The optimal strategy is to elimiante the largest differences. Calculate all (n-1) adjacent absolute differences, sort them in descending order, and sum the values starting from the (k)-th largest difference to the end. This effective subtracts the (k-1) largest values from the total sum.

#include <iostream>
#include <vector>
#include <algorithm>
#include <cmath>

using namespace std;

void solve() {
    int n, k;
    if (!(cin >> n >> k)) return;
    
    vector<int> diffs;
    int prev_val;
    cin >> prev_val;
    
    for (int i = 1; i < n; ++i) {
        int curr_val;
        cin >> curr_val;
        diffs.push_back(abs(curr_val - prev_val));
        prev_val = curr_val;
    }
    
    sort(diffs.begin(), diffs.end(), greater<int>());
    
    long long min_cost = 0;
    for (size_t i = k - 1; i < diffs.size(); ++i) {
        min_cost += diffs[i];
    }
    
    cout << min_cost << "\n";
}

int main() {
    ios_base::sync_with_stdio(false);
    cin.tie(NULL);
    int t;
    if (cin >> t) {
        while (t--) {
            solve();
        }
    }
    return 0;
}

Problem B: Hamon Odyssey

The objective is to partition the array into the maximum number of contiguous segments such that the bitwise AND of each segment equals zero.

A greedy approach works here. Iterate through the array while maintaining a running bitwise AND value for the current segment. As soon as this running value becomes zero, a valid segment is formed. Increment the partition count and reset the running value to start a new segment. If the end of the array is reached and no segments were formed (meaning the total AND of the entire array is not zero, or logic dictates a single group), the answer is adjusted. Specifically, if the greedy pass yields zero partitions, it implies the entire array must be treated as a single group, provided the problem constraints allow it, but typically if no zero-AND sub-segment exists, the answer defaults to 1 if the total AND is zero, otherwise the problem constraints usually ensure a solution exists. Based on the standard logic for this problem, if no cut is made, the result is 1.

#include <iostream>
#include <vector>

using namespace std;

void solve() {
    int n;
    cin >> n;
    
    int partitions = 0;
    int current_and = -1;
    bool active = false;
    
    for (int i = 0; i < n; ++i) {
        int val;
        cin >> val;
        
        if (!active) {
            current_and = val;
            active = true;
        } else {
            current_and &= val;
        }
        
        if (current_and == 0) {
            partitions++;
            active = false;
        }
    }
    
    if (partitions == 0) {
        partitions = 1;
    }
    
    cout << partitions << "\n";
}

int main() {
    ios_base::sync_with_stdio(false);
    cin.tie(NULL);
    int t;
    if (cin >> t) {
        while (t--) {
            solve();
        }
    }
    return 0;
}

Problem C: Vampiric Powers, anyone?

The operations allowed imply that any generated number is the XOR sum of a contiguous subarray of the original sequence. The task reduces to finding the maximum XOR sum among all possible contiguous subarrays.

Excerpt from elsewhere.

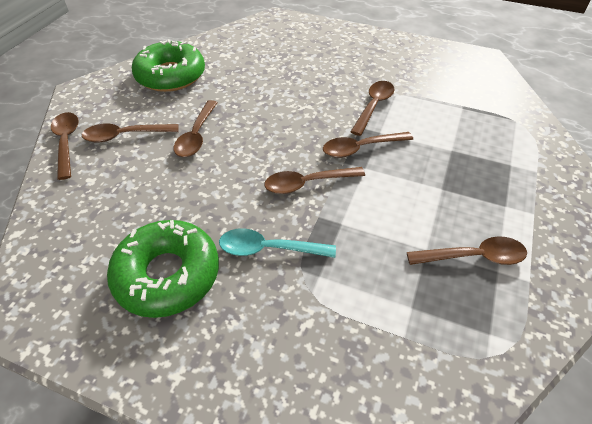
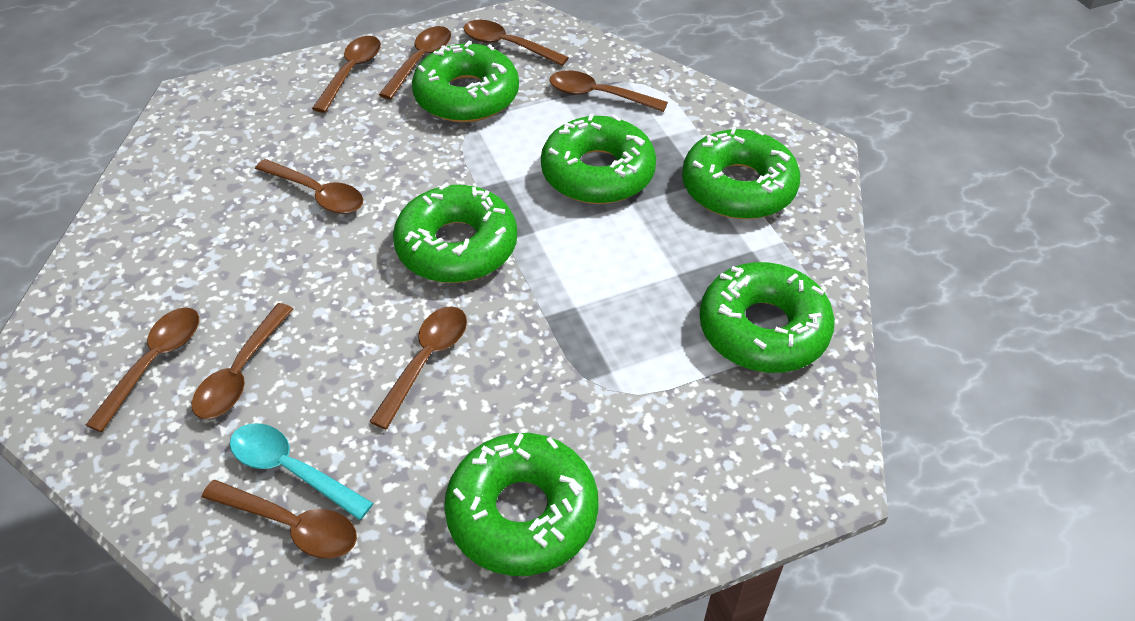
brown spoon: [51,112,79,180] [82,123,179,143] [174,100,218,157] [264,167,365,194] [323,132,413,158] [351,81,394,136] [407,236,527,265] = 7 -> [86,307,199,432] [192,303,293,419] [202,480,357,559] [255,159,363,214] [312,36,381,113] [369,306,467,429] [379,26,451,99] [463,20,569,66] [549,70,668,112] = 9
green donut: [107,220,219,318] [132,39,205,92] = 2 -> [393,182,517,283] [412,41,519,122] [444,433,599,576] [541,113,656,204] [682,127,800,219] [699,262,835,373] = 6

Using prefix XORs, the XOR sum of a subarray from index (l) to (r) can be expressed as (P_r \oplus P_{l-1}), where (P_i) is the prefix XOR up to index (i). Since the values in the array are small (less than (2^8)), the prefix XORs are also bounded within ([0, 255]).

To find the maximum XOR efficiently, maintain a boolean array or set tracking which prefix XOR values have been encountered so far. For each new prefix XOR calculated, compare it against all previously seen prefix XOR values to update the global maximum. This approach leverages the small value domain to avoid an (O(n^2)) brute force.

#include <iostream>
#include <vector>
#include <algorithm>

using namespace std;

void solve() {
    int n;
    cin >> n;
    
    vector<bool> seen(256, false);
    seen[0] = true;
    
    int prefix_xor = 0;
    int max_xor = 0;
    
    for (int i = 0; i < n; ++i) {
        int val;
        cin >> val;
        prefix_xor ^= val;
        
        for (int j = 0; j < 256; ++j) {
            if (seen[j]) {
                max_xor = max(max_xor, prefix_xor ^ j);
            }
        }
        seen[prefix_xor] = true;
    }
    
    cout << max_xor << "\n";
}

int main() {
    ios_base::sync_with_stdio(false);
    cin.tie(NULL);
    int t;
    if (cin >> t) {
        while (t--) {
            solve();
        }
    }
    return 0;
}